Task instructions = Report back each line of the records that contains the string "Green".

Data entries
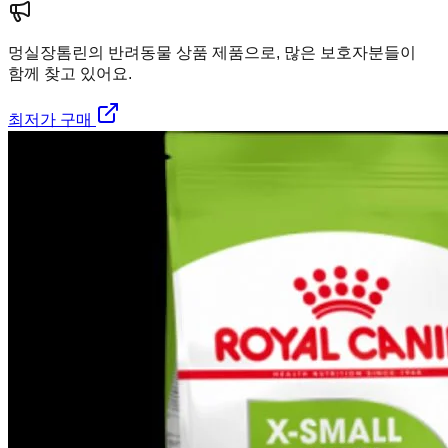
멍실장
톰린의 반려동물 상품 제품으로, 많은 보호자분들이
함께 찾고 있어요.
최저가 구매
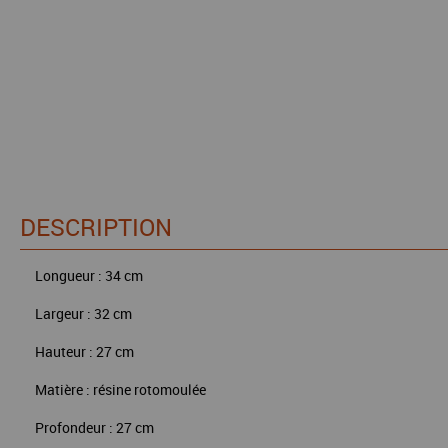
DESCRIPTION
Longueur : 34 cm
Largeur : 32 cm
Hauteur : 27 cm
Matière : résine rotomoulée
Profondeur : 27 cm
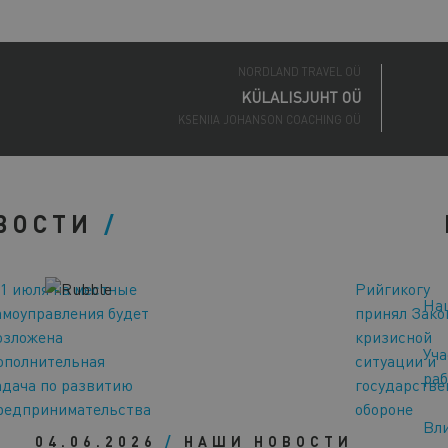
ECOSH LIFE OÜ
NORDLAND TRAVEL OÜ
KÜLALISJUHT OÜ
KSENIIA JOHANSON COACHING OÜ
PORTATA OÜ
ENERGEX OÜ
NORDIK WELLNESS OÜ
BOSAGRA OÜ
ВОСТИ
ALPOKAMI OÜ
HIIUMAA ARENDUSKESKUS SA
CONSENTS OÜ
LUUV OÜ
 1 июля на местные
Рийгикогу
CONMEO OÜ
На
амоуправления будет
принял Зако
ANJANAHARA CORPORATION OÜ
озложена
кризисной
RR INTERIOR OÜ
Уча
ополнительная
ситуации и
ECOSH LIFE OÜ
раб
NORDLAND TRAVEL OÜ
адача по развитию
государстве
редпринимательства
обороне
Вли
04.06.2026
/
НАШИ НОВОСТИ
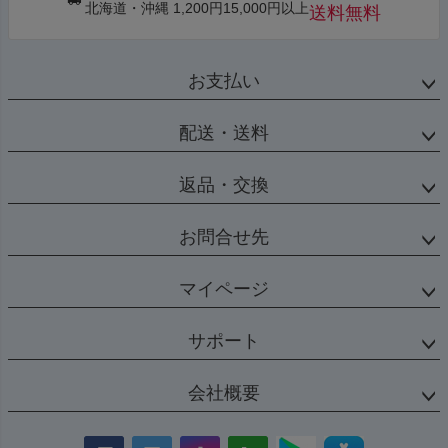
北海道・沖縄 1,200円15,000円以上
送料無料
お支払い
配送・送料
返品・交換
お問合せ先
マイページ
サポート
会社概要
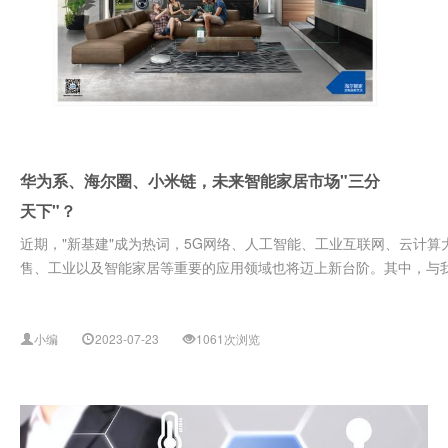
华为系、海尔圈、小米链，未来智能家居市场"三分
天下"？
近期，"新基建"成为热词，5G网络、人工智能、工业互联网、云计
售、工业以及智能家居等重要的应用领域也将迈上新台阶。其中，与我.
小编
2023-07-23
1061次浏览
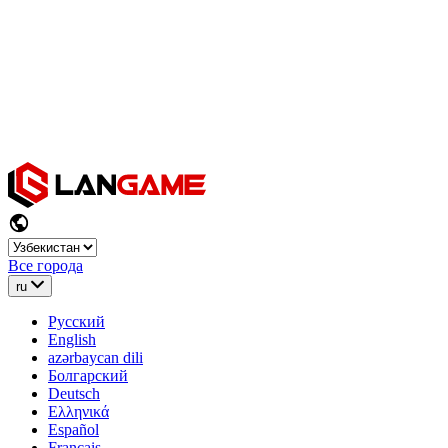
Все города
ru
Русский
English
azərbaycan dili
Болгарский
Deutsch
Ελληνικά
Español
Français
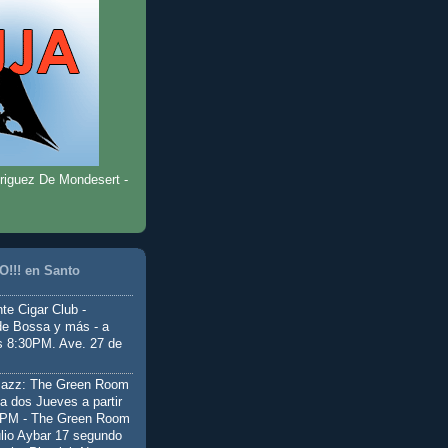
riguez De Mondesert -
!!! en Santo
te Cigar Club -
de Bossa y más - a
as 8:30PM. Ave. 27 de
Jazz: The Green Room
a dos Jueves a partir
0PM - The Green Room
ulio Aybar 17 segundo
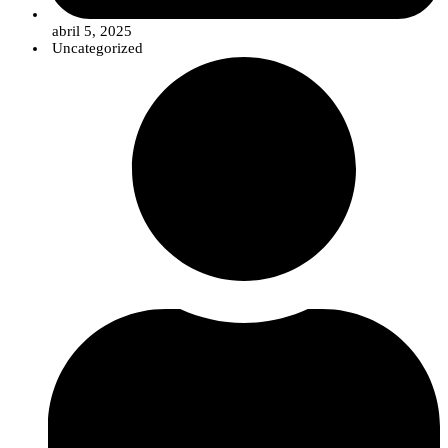
abril 5, 2025
Uncategorized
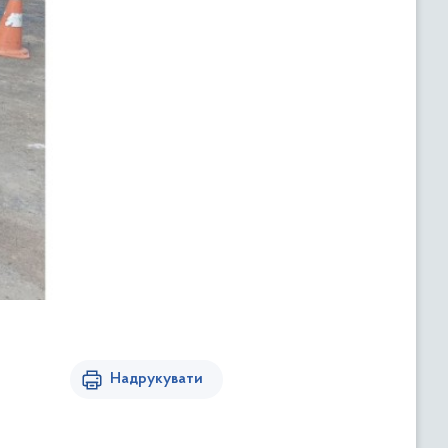
Надрукувати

Exercise response =
Jazz: The Green Room
0PM - The Green Room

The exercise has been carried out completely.